Le projet soumis entrainera-t-il des effets structurants qui stimuleront ou
faciliteront des projets ou activités secondaires à long terme en aval, comme
une filière ou une grappe industrielle?
La réalisation de ce projet peut-elle entrainer des effets perturbateurs
affectant négativement ou positivement d’autres secteurs, marchés ou
entreprises de notre économie? Si oui, des mesures d’atténuation ou
d’adaptation sont-elles possibles?
Les ressources à mobiliser pour ce projet seraient-elles mieux utilisées dans
un projet alternatif (i.e. : transition énergétique)? Autrement dit, quel en est
le coût d’option?
À l’aide des connaissances dont je dispose sur les équilibres économiques du Québec,
entre autres mesurés par le modèle québécois intersectoriel administré par l’Institut de la
Statistique du Québec, et des propos tenus plus haut, il m’apparait que les réponses aux
quatre questions militent en faveur du rejet de ce projet. Les retombées économiques en
seront faméliques, cette infrastructure n’annonce aucun effet structurant au Québec au-delà
de sa propre existence, sa réalisation contribuera à terme à la montée du $CAN et à
l’affaiblissement de notre position concurrentielle dans les secteurs exportateurs du
Québec, et nous serions mieux avisés d’investir les ressources disponibles dans des
domaines à forte valeur ajoutée liés aux marchés et domaines qui connaitront de la
croissance, comme la recherche, le développement et la production de biens et services
associés à la transition énergétique.
Conclusion
Le projet Énergie Est, dans sa version actuelle, sera plus porteur d’impacts économiques
nets négatifs pour le Québec.

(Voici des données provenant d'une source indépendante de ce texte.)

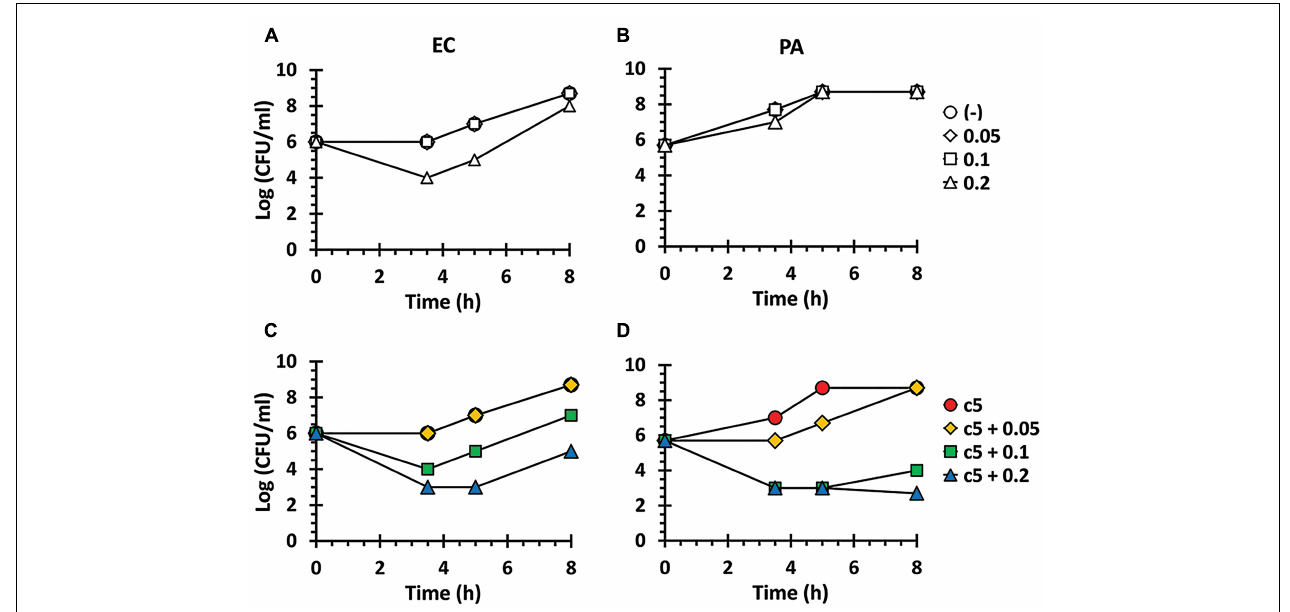
FIGURE 2 | Antibacterial activity in the presence of polymyxin B (PMB). Antibacterial activity against E. coli (EC) (A,C) and P. aeruginosa (PA) (B,D) in the presence of PMB. The EC and PA culture suspensions (5 × 10 5 CFU/ml) were incubated in LB broth with nothing (open circle), with c5 (12.5 µ g/ml) only (filled circle), with PMB (0.05, 0.1, or 0.2 µ g/ml) only (A,B) , or with both c5 (12.5 µ g/ml) and PMB (0.05, 0.1, or 0.2 µ g/ml) (C,D) . The viable cells were counted by plating onto LB agar plates at the designated time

Il s’agit essentiellement d’un projet d’infrastructure de transit
par le Québec d’un produit de gamme inférieure dont les perspectives de croissance du
marché sont plus que douteuses compte tenu des engagements que les pays ont pris à Paris
en décembre dernier, et qu’ils devront encore rehausser dans un avenir rapproché.
Sur la base de cette analyse, ce projet ne devrait pas obtenir l’aval du gouvernement du
Québec puisqu’il ne passe pas le test de l’intérêt économique, ceci, même avant d’avoir
mesuré les effets indésirables et risques environnementaux qu’il comporte.